In a way, Crane from SLEEPY HOLLOW has a bit of a similar vibe. Extraordinary fellow whisked into modern society, who maintains his sense of mission and self even as he struggles to adapt to the new world around him. And certainly has the whole Patriotic thing goin' for him!

HB

The Prowler said...

(Tap, tap)........Hello, is this on?

Steve Rogers is Captain America..........(drops mic)



(A long, long time ago
I can still remember how that music used to make me smile
And I knew if I had my chance
That I could make those people dance
And maybe they'd be happy for a while)

Colin Bray said...

Cap is Steve Rogers, yes. But he represents much more than one man.
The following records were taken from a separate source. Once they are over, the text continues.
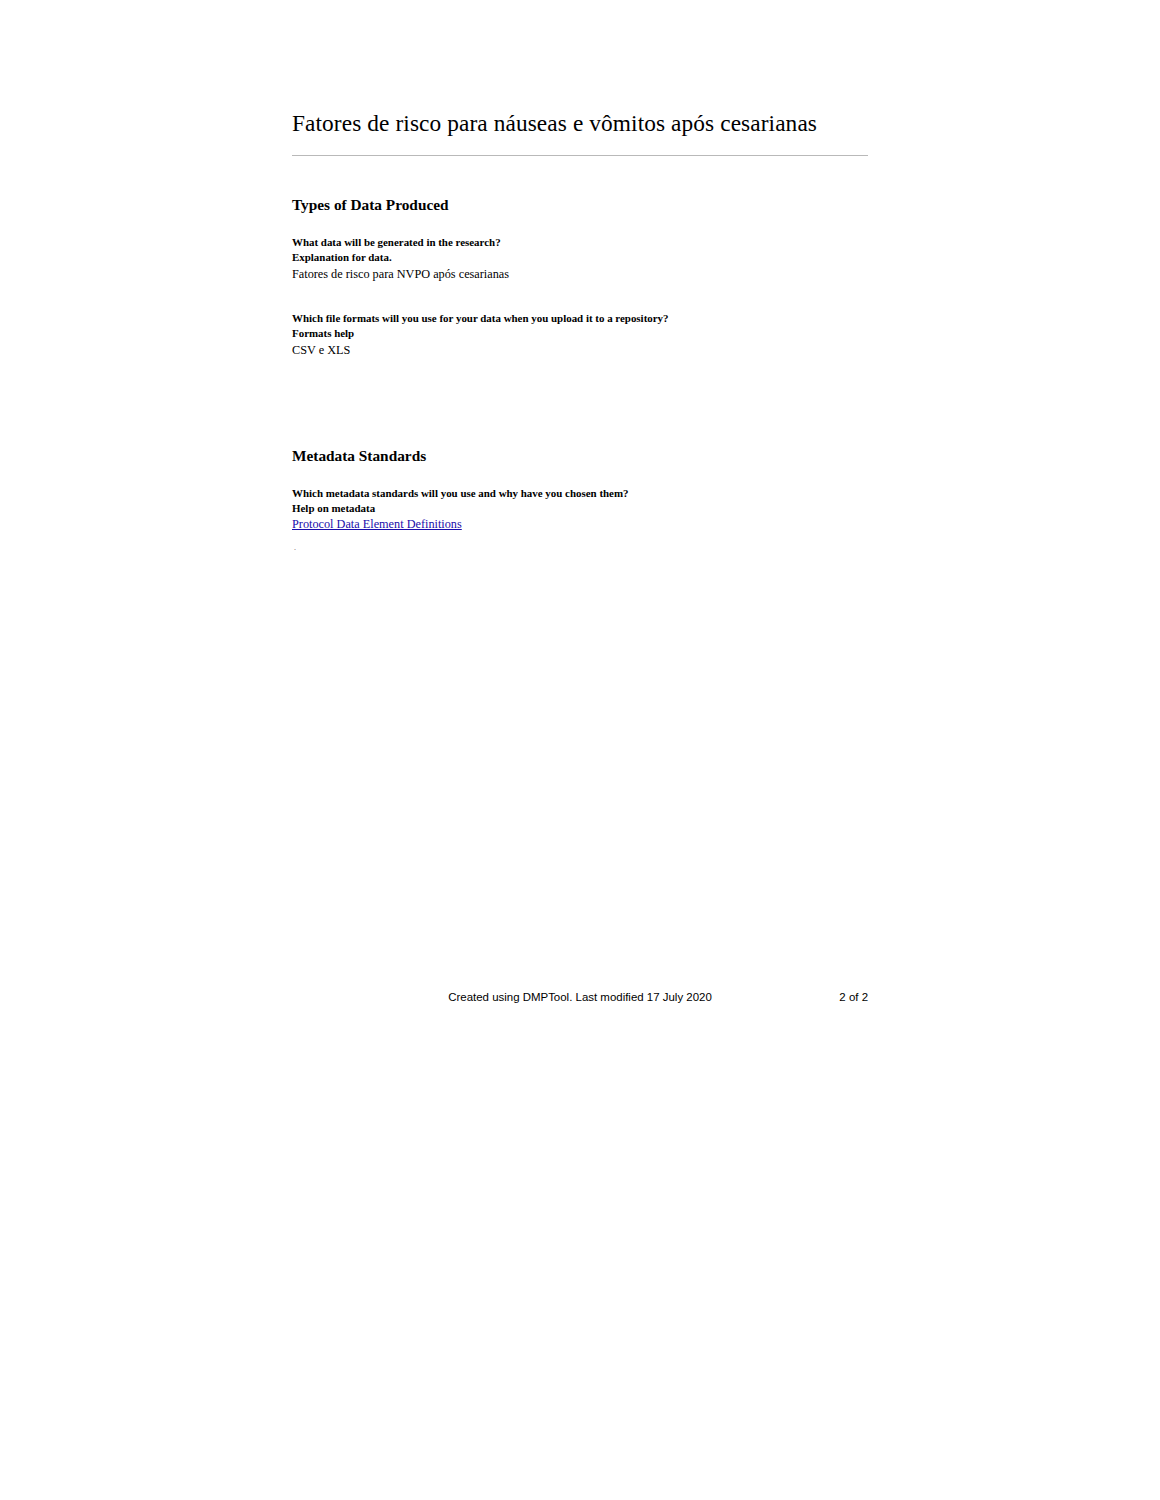Fatores de risco para náuseas e vômitos após cesarianas
Types of Data Produced
What data will be generated in the research?
Explanation for data.
Fatores de risco para NVPO após cesarianas
Which file formats will you use for your data when you upload it to a repository?
Formats help
CSV e XLS
Metadata Standards
Which metadata standards will you use and why have you chosen them?
Help on metadata
Protocol Data Element Definitions
.
Created using DMPTool. Last modified 17 July 2020
2 of 2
The key for me is not who Steve Rogers is but how writers have used him and his Cap identity to reflect America's relationship with itself.

So we had the extended post-Watergate road trip of self doubt and self-discovery, and a newly confident and assertive Cap in the mid-80s. What is so interesting is that somehow through all that, Steve Rogers somehow manages to remain the same man representing the same ideals.

This indicates both that Cap is an effective conduit for universal American themes and that those themes are flexible enough to move with the times. What are those themes? Well they might include distrust of authoritarian government, the importance of personal responsibility, a noble ideal and how that ideal is not always lived up to, along with awareness of the dangers of cynicism when that ideal is betrayed.

As a British person I find Cap endlessly fascinating as a window on the American psyche with all it's admirable qualities.